In 2011, the U.S. Department of Justice (DOJ) launched an investigation into claims that the Tuscany had been discriminating against non-citizen job applicants for the past five years. In 2012, the DOJ filed a discrimination lawsuit against the Tuscany, which then agreed to pay a $49,000 fine to settle the suit.

A renovation of the hotel rooms took place from 2015 to 2017, costing $5 million. In 2020, the Tuscany entered a deal with Circa Sports, which began operating the casino's sportsbook the following year.

The Tuscany is located near the track for the Las Vegas Grand Prix, an annual racing event that began in 2023. The Tuscany signed a five-year deal to serve as the host hotel for catering and media officials affiliated with the race. In conjunction with this, the property launched a renovation that included new paint, carpeting, and elevators.

==Features==
The Tuscany has 716 suites, and a casino with 24665 sqft of gaming space.

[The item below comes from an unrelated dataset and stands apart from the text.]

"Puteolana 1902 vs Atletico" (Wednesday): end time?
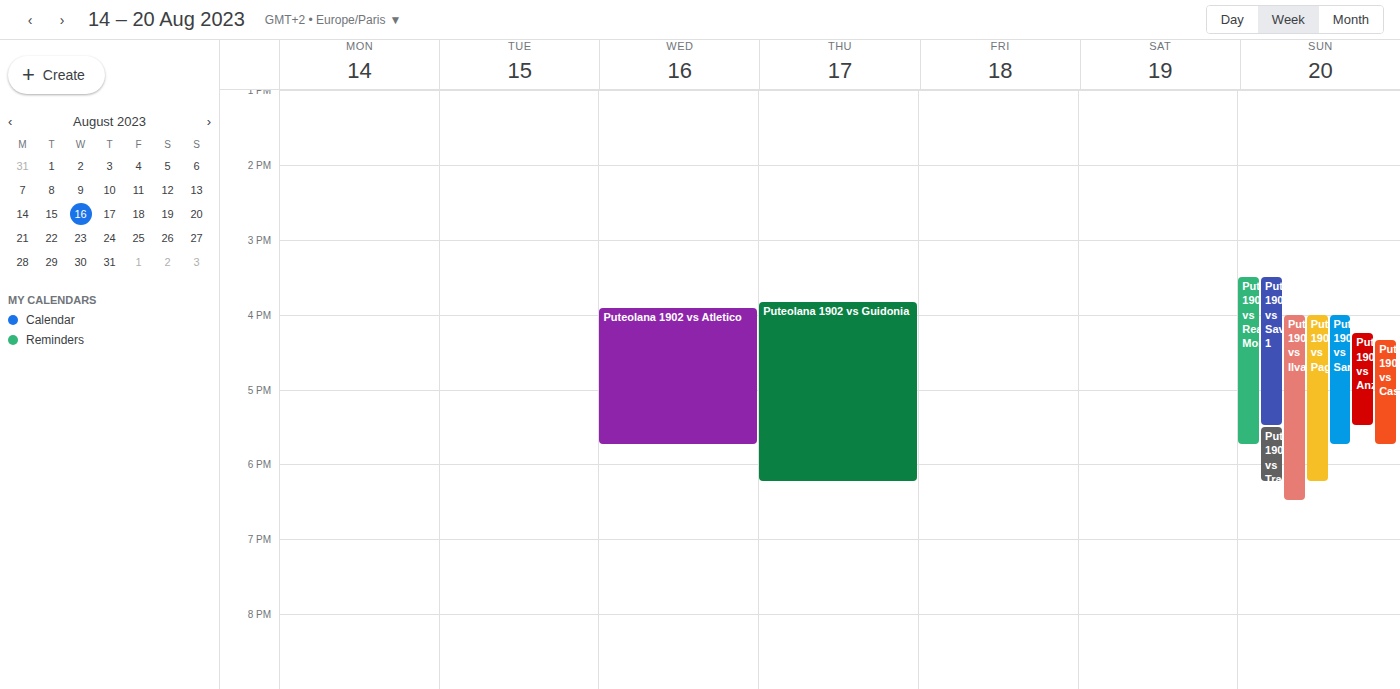
5:45 PMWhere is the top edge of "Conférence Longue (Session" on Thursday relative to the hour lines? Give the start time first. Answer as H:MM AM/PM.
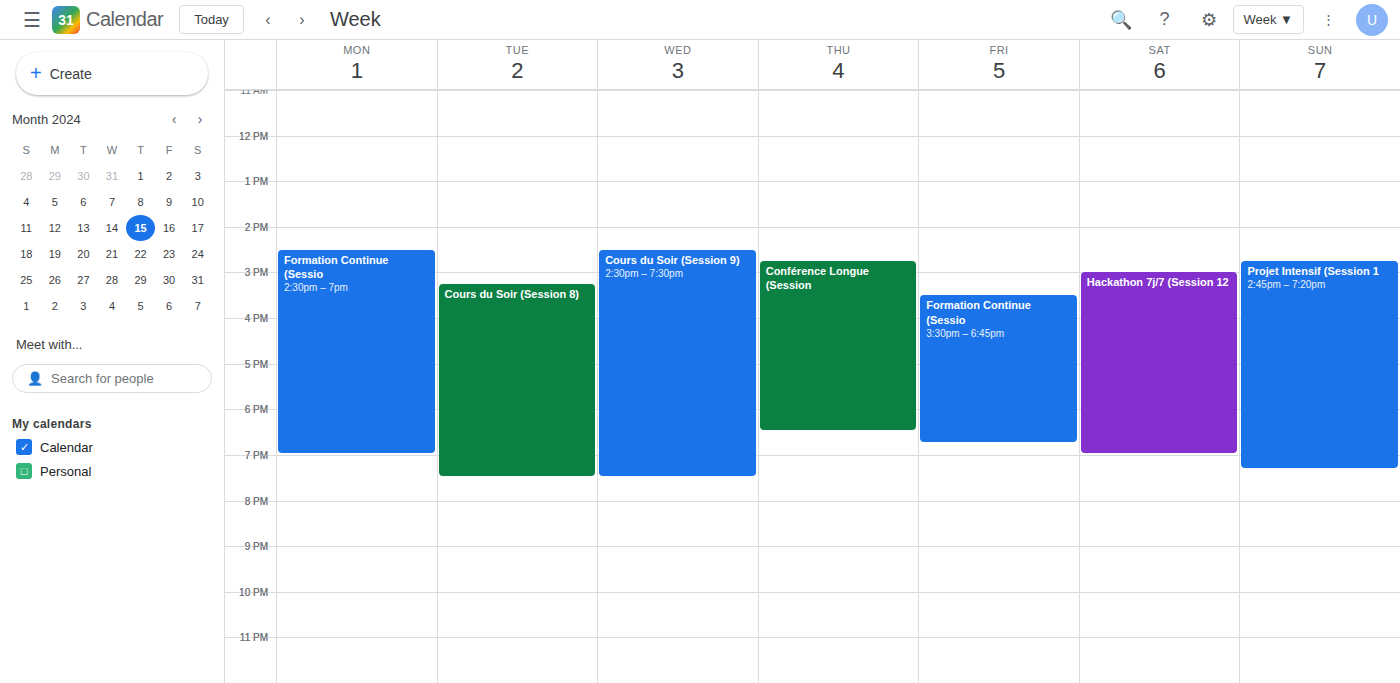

The Tuscany is popular among locals and convention-goers, in part for its restaurants. Palazzo Ristorante opened in 2002, followed a year later by Marilyn's, named after Heers' wife. A food court was also added in 2003, along with convention space on the casino building's second floor. Pub 365, which serves food and 365 types of beer, was added in 2016. The property also featured an Italian steakhouse known as Tuscany Gardens, which was renovated and renamed as Bistecca in 2024.

The Tuscany is also popular for its live entertainment. The Piazza Lounge opened in 2003, featuring free performances nightly. The property also includes the Copa Room, which is home to paid entertainment. Originally called the T Spot Lounge, it was renamed in honor of the Copa Room, a Strip venue where the Rat Pack had performed. A tribute show, The Rat Pack Is Back, opened at the Tuscany's Copa Room in 2015, coinciding with the venue's name change, and has continued since then. Jew Man Group, featuring a trio of comedians, was also performed at the Tuscany.

In September 2025, impressionist Rich Little began a residency at the Copa Room.